Well, well said and you know, I have to ask you that question is just to prepare you Nicola in case you talk to other Americans, they're gonna always ask you about aliens. That's we're obsessed with aliens. So we just yeah, this was a well answered. And you also put a an idea forth for a future ESA mission to go to Enceladus.

Nicolas Altobelli 18:42

Sorry, what do you mean?

Dean Regas 18:44

Oh, I meant that, that you mentioned the moon Enceladus, around Saturn. And I think that meant that you need to make a mission to go there, don't you think?

Nicolas Altobelli 18:54

Yes. But before you send a mission, somewhere you need to know what you're looking for. Because what is really crucial on the mission are the instruments that you take on board. So, what are you looking for? When you hear about aliens? What do people how do people represent themselves on the rosary? And so, what instrument Are you taking?
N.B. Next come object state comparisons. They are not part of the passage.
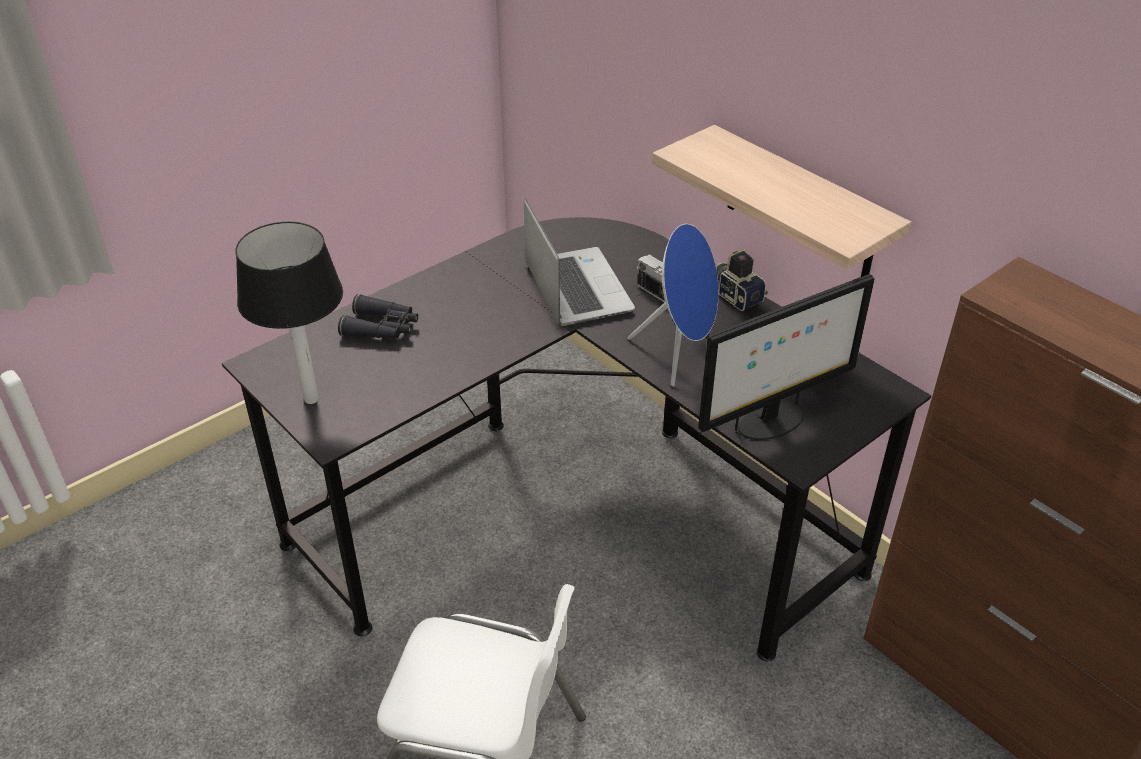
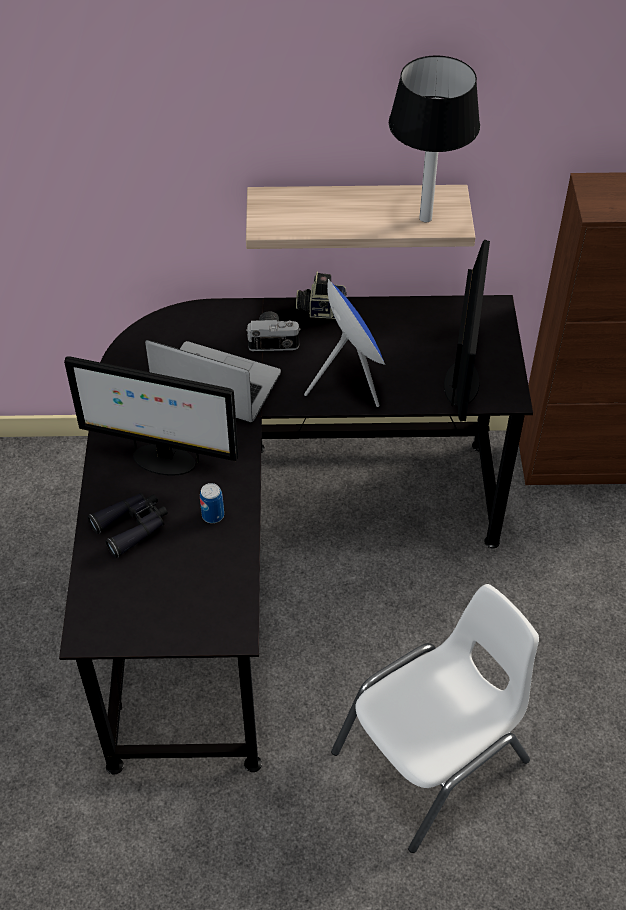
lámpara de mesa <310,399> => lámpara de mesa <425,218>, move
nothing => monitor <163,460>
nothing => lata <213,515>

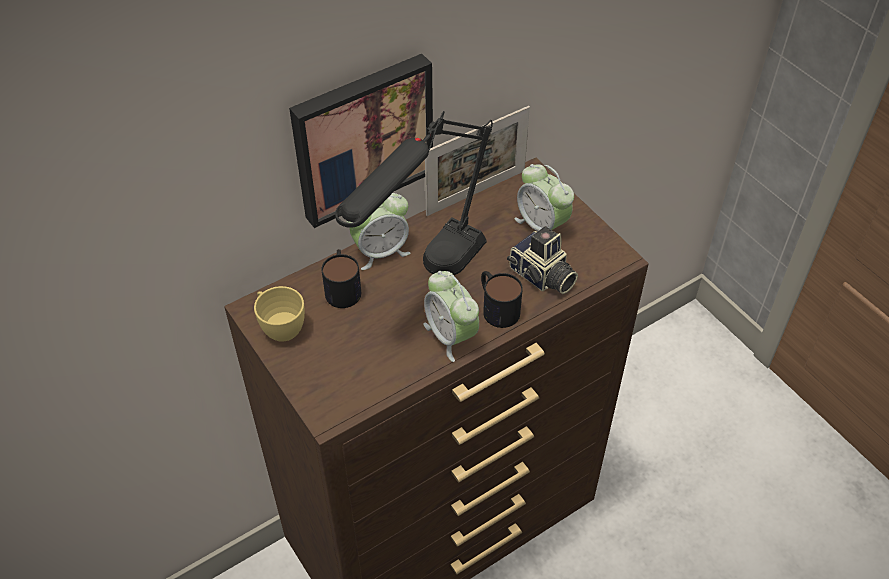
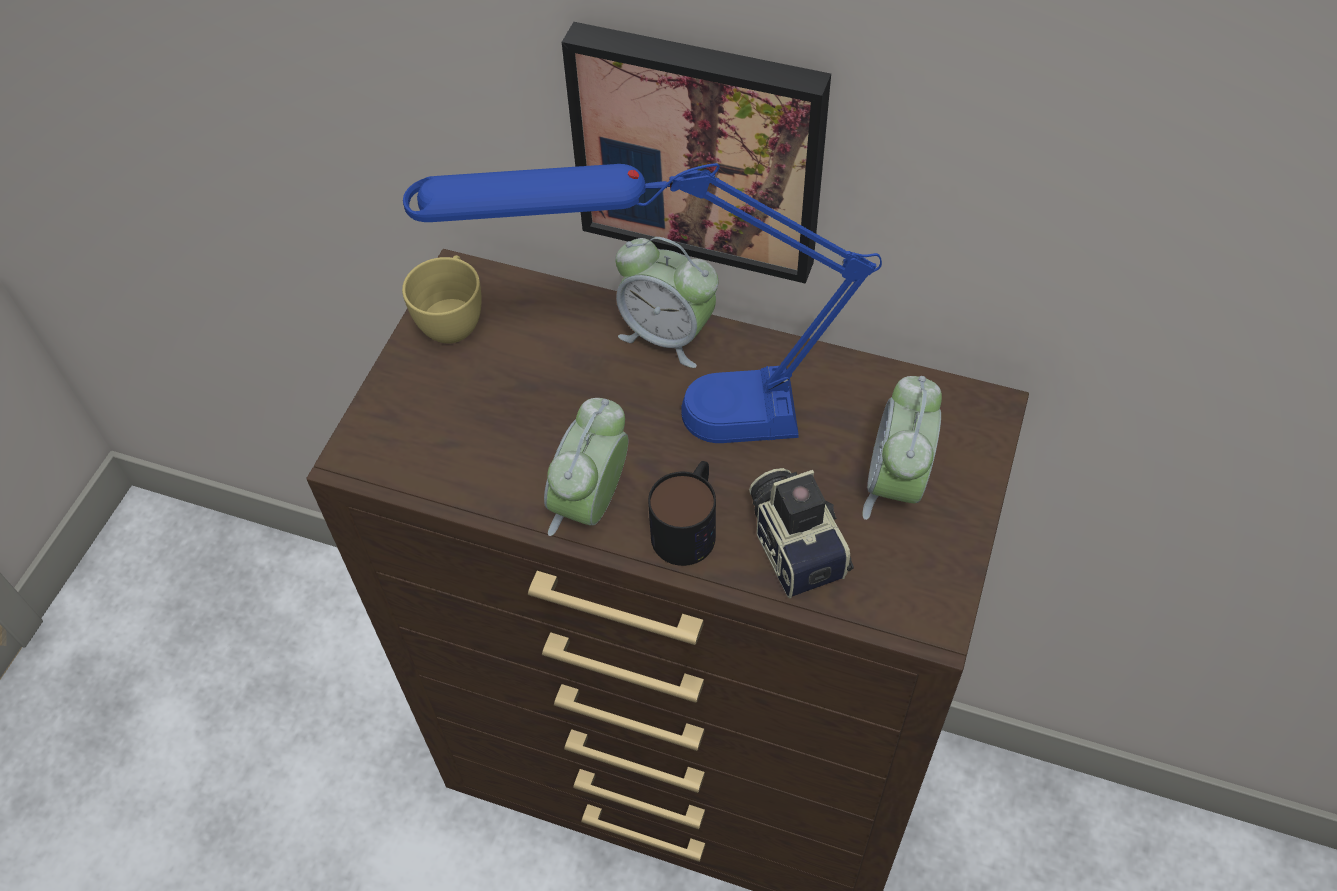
portarretratos <476,192> => nothing
lámpara de mesa (negro) <426,281> => lámpara de mesa (azul) <662,416>
cámara <541,277> => cámara <796,544>, 150 degrees clockwise
taza grande <342,287> => nothing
And I know there have been some thoughts about that. I'm not sure on the US side, what is the state of the program? I cannot comment on that. But what you need to characterize is what do you expect to see from the interior coming to the outside of the moon because obviously you cannot, you know, drill into it. So you have to be able to infer what's happening in the interior from what you see on the exterior of the moon and this is, this helps me this is exactly what we are doing with JUICE Ganymede making this tomography so from all the signs that we can sense from the exterior and sanding the interior, we try to make ourselves an image of what is really going on inside the moon. And only once you have characterized the moon in full detail, maybe you can think about sending lenders of other ideas that are that have been studied already. That you really have to know when you send the lender, what instruments you take with you and where you lend and what you're looking for. And currently, I think it's too early to have a clear idea about that.

Dean Regas 20:21

Well, this is an exciting time. We're going to be following along with this mission as it journeys out to Jupiter. But Nicola, thank you so much for joining me today and telling us a little bit about the JUICE mission.

Nicolas Altobelli 20:34

Thanks. Thanks a lot.

Dean Regas 20:36

I've been speaking with Nicolas Altobelli, the science operations Development Manager for ESA’s JUICE mission. Thanks again.